Step 8/Union – This unions my positive class and reliable negatives into the final dataset of 1,279 examples, which was then used to drive the LogReg model. I then stored this dataset as a new data object (step not shown) which I used in the LogReg model.
I may be wrong in my thinking here but since I’m only using my original data and not including the outlier score as an attribute, I thought that the model would be unbiased by it. I am not including the LOF in the LogReg workflow at all actually. I completed that step in a separate process, completed the data preprocessing in another workflow, and then ran the LogReg in its own workflow.
As an aside, I am noticing that the confidence levels provided for my predictions are mostly 1s and 0s, with about 14% deviating from that. Is this indicative of an over-fit model (or some other possible short-coming)?

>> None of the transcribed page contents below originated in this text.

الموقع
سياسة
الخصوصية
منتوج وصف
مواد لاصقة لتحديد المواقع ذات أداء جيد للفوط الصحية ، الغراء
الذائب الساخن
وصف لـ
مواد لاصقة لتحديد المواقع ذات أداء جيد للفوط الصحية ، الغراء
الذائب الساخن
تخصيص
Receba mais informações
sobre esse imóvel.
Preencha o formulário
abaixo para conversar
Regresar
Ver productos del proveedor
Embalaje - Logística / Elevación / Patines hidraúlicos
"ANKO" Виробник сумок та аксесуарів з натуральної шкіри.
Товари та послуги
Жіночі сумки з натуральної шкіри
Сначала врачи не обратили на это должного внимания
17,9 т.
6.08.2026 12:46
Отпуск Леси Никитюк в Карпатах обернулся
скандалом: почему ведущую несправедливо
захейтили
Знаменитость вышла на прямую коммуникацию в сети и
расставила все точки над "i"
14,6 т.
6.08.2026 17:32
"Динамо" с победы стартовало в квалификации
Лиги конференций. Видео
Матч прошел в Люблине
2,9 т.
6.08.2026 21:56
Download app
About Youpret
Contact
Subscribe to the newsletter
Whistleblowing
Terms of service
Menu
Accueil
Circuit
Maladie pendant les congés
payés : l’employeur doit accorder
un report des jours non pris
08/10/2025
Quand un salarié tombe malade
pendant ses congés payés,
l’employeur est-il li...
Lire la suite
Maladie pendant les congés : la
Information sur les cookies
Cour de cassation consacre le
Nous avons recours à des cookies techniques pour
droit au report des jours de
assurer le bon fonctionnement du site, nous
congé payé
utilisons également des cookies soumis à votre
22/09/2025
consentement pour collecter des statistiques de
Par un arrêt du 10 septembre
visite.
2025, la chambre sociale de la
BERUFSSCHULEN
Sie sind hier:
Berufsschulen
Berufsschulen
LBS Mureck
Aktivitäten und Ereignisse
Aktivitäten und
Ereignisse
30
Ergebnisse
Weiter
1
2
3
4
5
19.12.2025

@mschmitz, thank you for your interest! It has been quite fun trying to figure out a solution to the problem that I’m having and I’m glad to have confirmation that this line of thinking makes sense. Given the additional information that I provided, do you still think that my LogReg is finding the rules generated by LOF?
@yyhuang, in regard to your question about these being a good representation of all “negative” data, I do not have any examples of negative data to compare to. Unfortunately, we have not kept track of potential leads that ended up not being leads, so I do not have a way of knowing if this is a good representation of the negative class. As such, I thought using an anomaly detection method would be best for my purposes. I look forward to watching the webinar on identifying the most qualified leads to see if there is another method that I can try. Thank you for the additional resources!
@Thomas_Ott, I would love to discuss this problem with you in more detail. I’m new to the forum; do you have a way of contacting me through a private message of some sort?
Thank you all again for your assistance. This has been truly helpful.
KellyM
Sure we can take this offline, you can Private Message through the forum here.
I completely get that this is a highly imbalanced problem but how do you know that a VIN is fake? If you looked at a list of VIN's, can you spot which one is fake? How have the police or end users such as yourself reconciled the fakes? is there a database to check the VIN's against?